Review: Keras sails through deep learning

Keras sequential models make deep neural network modeling about as simple as it can be

Review: Keras sails through deep learning
mihtiander / Getty Images
At a Glance

As I discussed in my review of PyTorch, the foundational deep neural network (DNN) frameworks such as TensorFlow (Google) and CNTK (Microsoft) tend to be hard to use for model building. However, TensorFlow now contains three high-level APIs for creating models, one of which, tf.keras, is a bespoke version of Keras.

ed choice plum InfoWorld

Keras proper, a high-level front end for building neural network models, ships with support for three back-end deep learning frameworks: TensorFlow, CNTK, and Theano. Amazon is currently working on developing a MXNet back end for Keras. It’s also possible to use PlaidML (an independent project) as a back end for Keras to take advantage of PlaidML’s OpenCL support for all GPUs.

As an aside, the name Keras is from the Greek for horn, κέρας, and refers to a passage from the Odyssey. The dream spirits that come through the gate made of horn are the ones that announce a true future; the ones that come through the gate made of ivory, ἐλέφας, deceive men with false visions.

TensorFlow is the default back end for Keras, and the one recommended for many use cases involving GPU acceleration on Nvidia hardware via CUDA and cuDNN, as well as for TPU acceleration in the Google Cloud. I used the TensorFlow back end configured for CPU-only to do my basic Keras testing on a MacBook Pro.

Keras vs. PyTorch

Keras (Google) and PyTorch (Facebook) are often mentioned in the same breath, especially when the subject is easy creation of deep neural networks. Both are designed to make it as simple as possible to build models. PyTorch says it’s designed for “fast, flexible experimentation.” Keras “was developed with a focus on enabling fast experimentation.” Both expose Python APIs.

There are some practical differences between the two. While Keras is a front end for three DNN frameworks, PyTorch provides its own back ends, primarily C/C++ code adapted from Torch, with some production features from Caffe2.

Keras has a high-level environment that reduces adding a layer to a neural network to one line of code in its sequential model, and needs one function call each for compiling and training a model. PyTorch model-building code can look very similar if you add layers using its sequential model, but PyTorch requires you to write your own optimization loop for training, as opposed to making a single call in Keras. Frankly, writing that loop isn’t a big deal.

Both Keras and PyTorch let you work at a lower level if you want. Keras calls that level its model or functional API. Keras also allows you to drop down even farther, to the Python coding level, by subclassing keras.Model, but prefers the functional API when possible.
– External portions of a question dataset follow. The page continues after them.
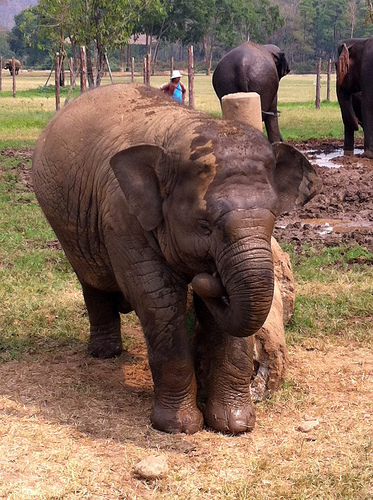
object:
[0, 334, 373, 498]
brown grass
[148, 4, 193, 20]
leaves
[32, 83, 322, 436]
elephant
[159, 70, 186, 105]
man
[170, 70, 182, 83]
hat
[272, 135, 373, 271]
mud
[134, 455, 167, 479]
rocks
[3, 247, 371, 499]
ground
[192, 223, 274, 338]
elephant trunk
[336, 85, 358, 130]
elephant trunk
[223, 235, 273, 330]
wrinkles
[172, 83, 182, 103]
shirt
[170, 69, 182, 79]
cap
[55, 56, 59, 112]
wooden posts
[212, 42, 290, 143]
animal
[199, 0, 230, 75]
tree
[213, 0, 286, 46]
tree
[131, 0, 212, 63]
tree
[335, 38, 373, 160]
elephant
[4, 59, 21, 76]
elephant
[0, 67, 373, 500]
grass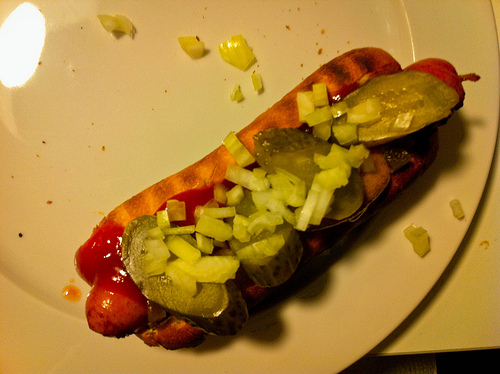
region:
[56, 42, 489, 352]
a hot dog on a white dish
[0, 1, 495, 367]
dish is flat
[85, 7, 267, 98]
diced onions over a dish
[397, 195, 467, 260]
diced onions on edge of dish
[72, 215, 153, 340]
ketchup over a hot dog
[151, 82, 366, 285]
diced onions over a hot dog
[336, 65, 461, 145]
slice of pickle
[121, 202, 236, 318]
diced onions on slice of pickle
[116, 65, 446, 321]
slices of pickles over hot dog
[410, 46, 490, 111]
hot dog under pickles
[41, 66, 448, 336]
hot dog inside bun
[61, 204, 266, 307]
ketchup on the bun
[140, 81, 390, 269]
onions on the hot dog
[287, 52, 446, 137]
pickles on the hot dog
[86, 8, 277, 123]
onions on the plate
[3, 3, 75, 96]
light shining on plate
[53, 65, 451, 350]
hot dog bun is toasted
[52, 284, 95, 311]
ketchup on the plate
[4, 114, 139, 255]
bread crumbs on plate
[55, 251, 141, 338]
hot dog sticking out of bun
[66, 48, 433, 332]
hot dog on plate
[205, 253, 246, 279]
diced onion on hot dog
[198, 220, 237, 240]
diced onion on hot dog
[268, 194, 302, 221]
diced onion on hot dog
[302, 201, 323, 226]
diced onion on hot dog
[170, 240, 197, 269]
diced onion on hot dog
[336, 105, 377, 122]
diced onion on hot dog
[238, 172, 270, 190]
diced onion on hot dog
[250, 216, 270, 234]
diced onion on hot dog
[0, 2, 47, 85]
the reflection of a light on a plate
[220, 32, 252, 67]
a piece of onion on a plate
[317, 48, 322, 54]
a bread crumb on a plate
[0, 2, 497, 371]
a round white plate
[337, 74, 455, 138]
a pickle slice on a hotdog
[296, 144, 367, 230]
onions on a pickle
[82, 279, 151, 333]
a hotdog in a bun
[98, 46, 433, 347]
a bun on a plate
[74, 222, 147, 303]
ketchup on a hotdog and bun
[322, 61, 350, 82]
a burn mark on a bun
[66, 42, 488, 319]
hot dog with toppings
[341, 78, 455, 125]
jalepeno on hot dog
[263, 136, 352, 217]
jalepeno on hot dog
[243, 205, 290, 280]
jalepeno on hot dog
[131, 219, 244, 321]
jalepeno on hot dog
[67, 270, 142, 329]
end of the hot dog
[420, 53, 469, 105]
end of the hot dog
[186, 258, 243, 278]
onion on the hot dog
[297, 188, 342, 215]
onion on the hot dog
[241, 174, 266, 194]
onion on the hot dog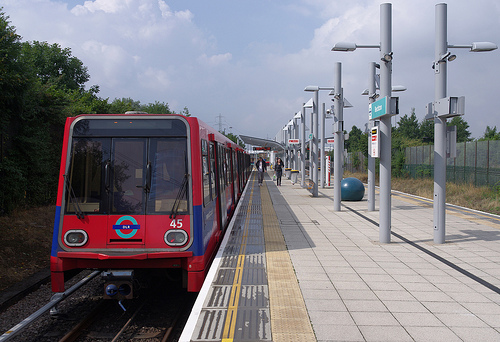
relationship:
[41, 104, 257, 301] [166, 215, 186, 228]
train has number 45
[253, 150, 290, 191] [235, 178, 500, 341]
people walking on platform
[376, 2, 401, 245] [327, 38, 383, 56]
posts has light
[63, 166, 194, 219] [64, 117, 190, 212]
wipers on windshield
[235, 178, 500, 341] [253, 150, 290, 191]
platform for passengers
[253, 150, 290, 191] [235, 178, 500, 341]
passengers walking down platform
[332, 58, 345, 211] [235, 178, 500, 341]
pole on platform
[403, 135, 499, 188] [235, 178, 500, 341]
fence along platform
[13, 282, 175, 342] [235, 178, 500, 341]
tracks near platform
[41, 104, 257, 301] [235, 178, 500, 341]
train in a terminal point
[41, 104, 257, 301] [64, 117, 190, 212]
train has windshield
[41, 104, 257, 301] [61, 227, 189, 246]
train has light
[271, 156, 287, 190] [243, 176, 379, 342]
person walking on sidewalk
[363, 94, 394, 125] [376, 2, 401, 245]
sign hanging on pole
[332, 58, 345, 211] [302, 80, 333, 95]
post of light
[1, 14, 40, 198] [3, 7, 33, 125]
tree with leaves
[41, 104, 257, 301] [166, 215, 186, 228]
train number 45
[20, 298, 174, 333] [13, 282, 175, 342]
gravel around tracks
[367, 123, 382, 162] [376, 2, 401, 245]
sign on post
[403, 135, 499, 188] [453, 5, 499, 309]
fence on right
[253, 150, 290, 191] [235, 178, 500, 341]
passenger boarding platform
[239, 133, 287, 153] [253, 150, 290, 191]
shelter for passenger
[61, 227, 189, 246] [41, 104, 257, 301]
headlight on front train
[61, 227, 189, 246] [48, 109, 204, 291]
headlight on front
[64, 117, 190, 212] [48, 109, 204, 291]
windshield on front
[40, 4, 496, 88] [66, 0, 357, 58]
clouds in sky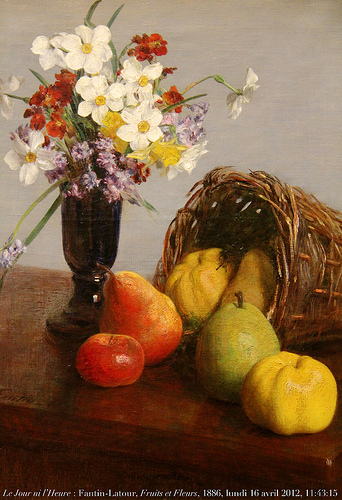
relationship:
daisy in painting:
[0, 25, 260, 186] [0, 0, 342, 500]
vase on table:
[44, 180, 125, 340] [0, 260, 341, 498]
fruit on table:
[75, 247, 337, 435] [6, 263, 64, 348]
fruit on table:
[75, 247, 337, 435] [57, 375, 217, 495]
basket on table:
[153, 164, 340, 345] [0, 260, 341, 498]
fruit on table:
[75, 247, 337, 435] [4, 311, 88, 430]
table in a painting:
[3, 265, 340, 446] [7, 5, 332, 481]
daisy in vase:
[0, 25, 260, 186] [50, 174, 132, 353]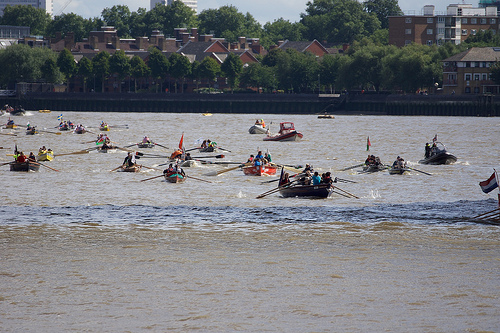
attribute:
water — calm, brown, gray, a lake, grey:
[0, 110, 498, 333]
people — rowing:
[283, 164, 332, 186]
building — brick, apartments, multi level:
[385, 0, 499, 48]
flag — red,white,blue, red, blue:
[479, 166, 499, 194]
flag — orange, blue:
[176, 132, 185, 152]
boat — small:
[167, 150, 191, 163]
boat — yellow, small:
[37, 145, 53, 160]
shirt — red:
[17, 155, 25, 161]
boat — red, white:
[264, 122, 297, 142]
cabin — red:
[279, 121, 294, 133]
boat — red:
[239, 164, 277, 175]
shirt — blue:
[312, 176, 321, 183]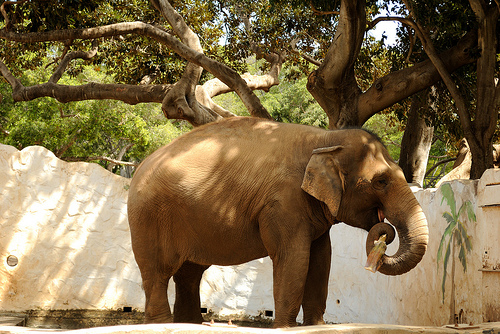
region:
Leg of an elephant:
[119, 191, 186, 321]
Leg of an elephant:
[252, 208, 309, 325]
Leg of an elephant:
[308, 211, 339, 326]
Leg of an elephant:
[170, 236, 205, 321]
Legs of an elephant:
[127, 233, 341, 329]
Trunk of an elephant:
[354, 139, 441, 290]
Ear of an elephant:
[289, 127, 363, 229]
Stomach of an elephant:
[144, 127, 259, 259]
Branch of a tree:
[56, 25, 278, 115]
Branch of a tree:
[329, 7, 368, 122]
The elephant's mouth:
[373, 203, 385, 220]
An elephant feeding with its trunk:
[125, 116, 430, 331]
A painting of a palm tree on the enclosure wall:
[431, 180, 481, 330]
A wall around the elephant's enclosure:
[0, 140, 497, 331]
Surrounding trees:
[0, 0, 498, 207]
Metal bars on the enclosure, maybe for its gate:
[477, 173, 498, 330]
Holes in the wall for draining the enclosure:
[108, 300, 304, 331]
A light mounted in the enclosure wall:
[6, 250, 20, 271]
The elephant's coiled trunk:
[362, 163, 429, 277]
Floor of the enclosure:
[0, 305, 368, 330]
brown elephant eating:
[128, 109, 430, 332]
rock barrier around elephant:
[4, 147, 121, 307]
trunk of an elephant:
[366, 190, 428, 272]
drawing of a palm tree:
[431, 180, 479, 325]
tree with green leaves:
[14, 107, 119, 146]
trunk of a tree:
[320, 6, 359, 116]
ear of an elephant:
[301, 143, 351, 217]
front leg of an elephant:
[259, 193, 310, 324]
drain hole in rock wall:
[260, 306, 275, 320]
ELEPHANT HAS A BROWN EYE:
[374, 176, 386, 186]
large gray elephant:
[100, 98, 428, 326]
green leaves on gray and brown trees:
[16, 19, 82, 78]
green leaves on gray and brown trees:
[23, 83, 91, 123]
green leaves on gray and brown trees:
[76, 99, 143, 139]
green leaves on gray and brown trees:
[77, 42, 208, 134]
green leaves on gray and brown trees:
[162, 18, 252, 66]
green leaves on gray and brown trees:
[265, 16, 352, 67]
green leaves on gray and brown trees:
[240, 50, 315, 95]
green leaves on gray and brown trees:
[355, 5, 442, 64]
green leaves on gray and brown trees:
[387, 69, 474, 131]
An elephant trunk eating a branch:
[355, 206, 427, 282]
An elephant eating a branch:
[100, 98, 447, 329]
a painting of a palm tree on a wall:
[423, 173, 480, 315]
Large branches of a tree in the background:
[11, 3, 448, 95]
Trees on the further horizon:
[0, 112, 162, 172]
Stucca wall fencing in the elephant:
[1, 120, 129, 325]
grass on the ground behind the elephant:
[14, 301, 66, 331]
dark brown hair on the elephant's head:
[287, 115, 399, 147]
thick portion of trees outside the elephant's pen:
[404, 1, 495, 178]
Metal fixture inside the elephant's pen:
[436, 291, 483, 331]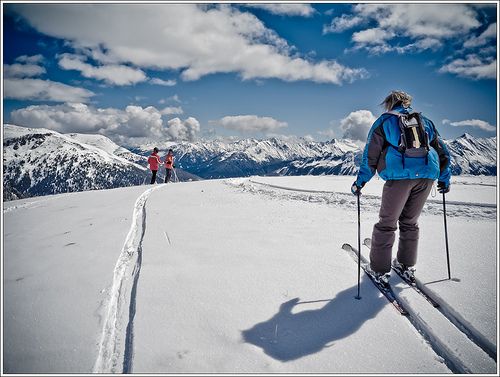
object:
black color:
[370, 126, 388, 169]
PyTorch claims two distinctions: the ability to change the model dynamically from step to step during training, and the ability to compute gradients using tape-based back-propagation. Keras lacks dynamic modeling, but it does have tape-based gradients, courtesy of the TensorFlow back end’s GradientTape class.

Keras also has a Scikit-learn API, so that you can use the Scikit-learn grid search to perform hyperparameter optimization in Keras models. In a way, that ability can replace the need for PyTorch-like dynamic models, especially if you’re doing your training on multiple GPUs. Essentially, you’re doing the hyperparameter optimizations in parallel training runs instead of within a single training.

Keras simplicity

The 30-second intro to Keras explains that the Keras model, a way to organize layers in a neural network, is the framework’s core data structure. The sequential model is a linear stack of layers, and the layers can be described with one call each. By contrast, describing a layer in TensorFlow takes multiple lines of code.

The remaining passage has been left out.